**TASK BRIEF**
Leaving the images behind, copy every line of the records exactly.

[[ PROVIDED ENTRIES open ]]

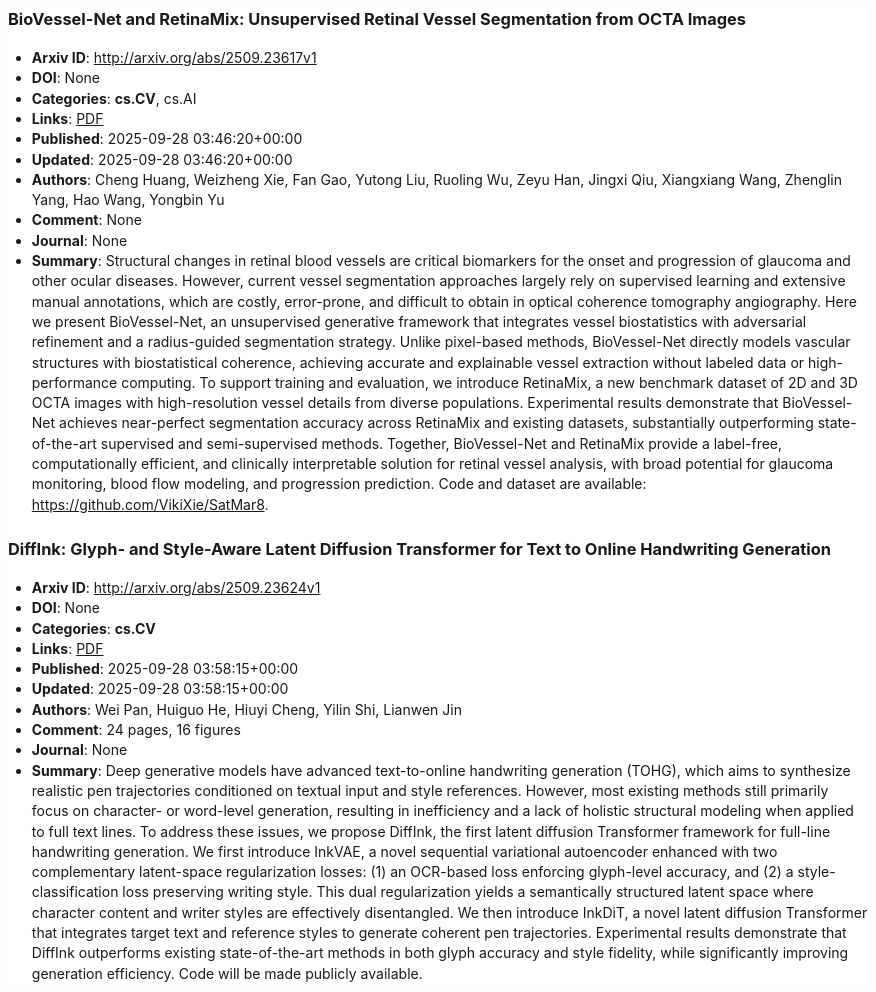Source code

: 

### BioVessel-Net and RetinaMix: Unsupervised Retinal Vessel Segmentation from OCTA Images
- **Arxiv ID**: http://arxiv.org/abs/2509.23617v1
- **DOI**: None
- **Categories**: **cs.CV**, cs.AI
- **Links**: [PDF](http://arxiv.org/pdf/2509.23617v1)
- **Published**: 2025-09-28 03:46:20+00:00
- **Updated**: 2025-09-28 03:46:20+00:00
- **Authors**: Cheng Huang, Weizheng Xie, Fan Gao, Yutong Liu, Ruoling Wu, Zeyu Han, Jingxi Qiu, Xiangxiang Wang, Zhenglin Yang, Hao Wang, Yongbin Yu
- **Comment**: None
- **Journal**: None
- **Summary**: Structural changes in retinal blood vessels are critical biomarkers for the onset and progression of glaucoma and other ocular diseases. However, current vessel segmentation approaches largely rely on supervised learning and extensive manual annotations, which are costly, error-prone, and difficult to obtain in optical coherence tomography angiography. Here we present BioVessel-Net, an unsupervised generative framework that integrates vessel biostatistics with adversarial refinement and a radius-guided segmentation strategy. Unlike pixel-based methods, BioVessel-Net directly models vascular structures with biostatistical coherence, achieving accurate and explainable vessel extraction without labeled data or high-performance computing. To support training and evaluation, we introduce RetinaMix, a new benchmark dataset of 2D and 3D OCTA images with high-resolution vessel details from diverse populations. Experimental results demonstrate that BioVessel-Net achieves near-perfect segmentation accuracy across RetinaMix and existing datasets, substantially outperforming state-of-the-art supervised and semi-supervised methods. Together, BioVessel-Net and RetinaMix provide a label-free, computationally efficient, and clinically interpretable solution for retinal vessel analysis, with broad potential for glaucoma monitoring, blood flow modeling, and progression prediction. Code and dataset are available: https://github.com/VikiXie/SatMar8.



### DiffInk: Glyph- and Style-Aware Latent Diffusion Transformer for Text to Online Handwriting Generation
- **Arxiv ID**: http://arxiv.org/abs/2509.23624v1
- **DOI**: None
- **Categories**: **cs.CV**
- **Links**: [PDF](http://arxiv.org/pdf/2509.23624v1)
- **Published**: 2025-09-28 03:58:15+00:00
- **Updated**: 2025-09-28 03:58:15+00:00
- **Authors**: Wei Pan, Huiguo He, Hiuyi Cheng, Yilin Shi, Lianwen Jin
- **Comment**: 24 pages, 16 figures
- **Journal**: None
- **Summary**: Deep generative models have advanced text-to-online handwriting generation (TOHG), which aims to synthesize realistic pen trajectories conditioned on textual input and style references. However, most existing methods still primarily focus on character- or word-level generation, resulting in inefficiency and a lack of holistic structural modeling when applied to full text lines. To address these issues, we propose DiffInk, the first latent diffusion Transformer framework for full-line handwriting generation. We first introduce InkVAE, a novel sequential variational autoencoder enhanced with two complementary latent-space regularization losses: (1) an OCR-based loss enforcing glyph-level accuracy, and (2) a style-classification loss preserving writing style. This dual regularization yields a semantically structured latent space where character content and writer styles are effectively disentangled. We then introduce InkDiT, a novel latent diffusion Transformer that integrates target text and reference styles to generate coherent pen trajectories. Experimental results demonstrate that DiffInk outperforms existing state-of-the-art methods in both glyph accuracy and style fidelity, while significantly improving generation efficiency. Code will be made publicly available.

[[ PROVIDED ENTRIES closed ]]

**WRITTEN RESPONSE**
Source code

: 

### BioVessel-Net and RetinaMix: Unsupervised Retinal Vessel Segmentation from OCTA Images
- **Arxiv ID**: http://arxiv.org/abs/2509.23617v1
- **DOI**: None
- **Categories**: **cs.CV**, cs.AI
- **Links**: [PDF](http://arxiv.org/pdf/2509.23617v1)
- **Published**: 2025-09-28 03:46:20+00:00
- **Updated**: 2025-09-28 03:46:20+00:00
- **Authors**: Cheng Huang, Weizheng Xie, Fan Gao, Yutong Liu, Ruoling Wu, Zeyu Han, Jingxi Qiu, Xiangxiang Wang, Zhenglin Yang, Hao Wang, Yongbin Yu
- **Comment**: None
- **Journal**: None
- **Summary**: Structural changes in retinal blood vessels are critical biomarkers for the onset and progression of glaucoma and other ocular diseases. However, current vessel segmentation approaches largely rely on supervised learning and extensive manual annotations, which are costly, error-prone, and difficult to obtain in optical coherence tomography angiography. Here we present BioVessel-Net, an unsupervised generative framework that integrates vessel biostatistics with adversarial refinement and a radius-guided segmentation strategy. Unlike pixel-based methods, BioVessel-Net directly models vascular structures with biostatistical coherence, achieving accurate and explainable vessel extraction without labeled data or high-performance computing. To support training and evaluation, we introduce RetinaMix, a new benchmark dataset of 2D and 3D OCTA images with high-resolution vessel details from diverse populations. Experimental results demonstrate that BioVessel-Net achieves near-perfect segmentation accuracy across RetinaMix and existing datasets, substantially outperforming state-of-the-art supervised and semi-supervised methods. Together, BioVessel-Net and RetinaMix provide a label-free, computationally efficient, and clinically interpretable solution for retinal vessel analysis, with broad potential for glaucoma monitoring, blood flow modeling, and progression prediction. Code and dataset are available: https://github.com/VikiXie/SatMar8.



### DiffInk: Glyph- and Style-Aware Latent Diffusion Transformer for Text to Online Handwriting Generation
- **Arxiv ID**: http://arxiv.org/abs/2509.23624v1
- **DOI**: None
- **Categories**: **cs.CV**
- **Links**: [PDF](http://arxiv.org/pdf/2509.23624v1)
- **Published**: 2025-09-28 03:58:15+00:00
- **Updated**: 2025-09-28 03:58:15+00:00
- **Authors**: Wei Pan, Huiguo He, Hiuyi Cheng, Yilin Shi, Lianwen Jin
- **Comment**: 24 pages, 16 figures
- **Journal**: None
- **Summary**: Deep generative models have advanced text-to-online handwriting generation (TOHG), which aims to synthesize realistic pen trajectories conditioned on textual input and style references. However, most existing methods still primarily focus on character- or word-level generation, resulting in inefficiency and a lack of holistic structural modeling when applied to full text lines. To address these issues, we propose DiffInk, the first latent diffusion Transformer framework for full-line handwriting generation. We first introduce InkVAE, a novel sequential variational autoencoder enhanced with two complementary latent-space regularization losses: (1) an OCR-based loss enforcing glyph-level accuracy, and (2) a style-classification loss preserving writing style. This dual regularization yields a semantically structured latent space where character content and writer styles are effectively disentangled. We then introduce InkDiT, a novel latent diffusion Transformer that integrates target text and reference styles to generate coherent pen trajectories. Experimental results demonstrate that DiffInk outperforms existing state-of-the-art methods in both glyph accuracy and style fidelity, while significantly improving generation efficiency. Code will be made publicly available.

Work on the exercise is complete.